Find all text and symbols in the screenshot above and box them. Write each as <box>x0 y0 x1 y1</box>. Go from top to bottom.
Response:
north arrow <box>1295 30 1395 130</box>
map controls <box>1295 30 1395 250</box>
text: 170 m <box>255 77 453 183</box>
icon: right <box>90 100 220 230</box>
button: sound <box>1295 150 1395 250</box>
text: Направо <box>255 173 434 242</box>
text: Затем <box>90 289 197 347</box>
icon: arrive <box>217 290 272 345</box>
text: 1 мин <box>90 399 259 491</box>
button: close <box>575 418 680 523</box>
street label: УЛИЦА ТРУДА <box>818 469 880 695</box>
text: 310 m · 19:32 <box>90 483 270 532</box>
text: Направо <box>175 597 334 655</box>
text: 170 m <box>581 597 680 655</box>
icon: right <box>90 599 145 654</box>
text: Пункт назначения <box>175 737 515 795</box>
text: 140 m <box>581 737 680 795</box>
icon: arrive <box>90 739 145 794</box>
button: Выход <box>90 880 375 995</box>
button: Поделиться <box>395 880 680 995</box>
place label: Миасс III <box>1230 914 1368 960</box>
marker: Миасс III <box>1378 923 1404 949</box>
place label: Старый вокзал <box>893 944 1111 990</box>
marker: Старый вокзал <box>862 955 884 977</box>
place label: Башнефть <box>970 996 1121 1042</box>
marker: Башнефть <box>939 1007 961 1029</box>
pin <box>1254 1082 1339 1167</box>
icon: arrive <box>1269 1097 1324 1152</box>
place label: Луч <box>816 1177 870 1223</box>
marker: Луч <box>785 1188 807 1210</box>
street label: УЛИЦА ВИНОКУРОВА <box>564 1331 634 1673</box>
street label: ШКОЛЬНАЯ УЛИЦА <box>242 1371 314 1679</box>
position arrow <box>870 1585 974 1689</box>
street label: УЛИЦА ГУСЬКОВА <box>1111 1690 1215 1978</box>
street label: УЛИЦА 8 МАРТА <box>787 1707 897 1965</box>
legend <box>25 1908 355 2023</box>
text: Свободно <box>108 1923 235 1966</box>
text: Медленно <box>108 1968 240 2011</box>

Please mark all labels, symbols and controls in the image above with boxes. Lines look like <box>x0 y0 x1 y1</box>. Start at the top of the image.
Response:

....................

◆ TASK INSTRUCTIONS:
Above are some records; copy each line there that contains "symbols".

◆ YOUR SOLUTION:
Find all text and symbols in the screenshot above and box them. Write each as <box>x0 y0 x1 y1</box>. Go from top to bottom.
Please mark all labels, symbols and controls in the image above with boxes. Lines look like <box>x0 y0 x1 y1</box>. Start at the top of the image.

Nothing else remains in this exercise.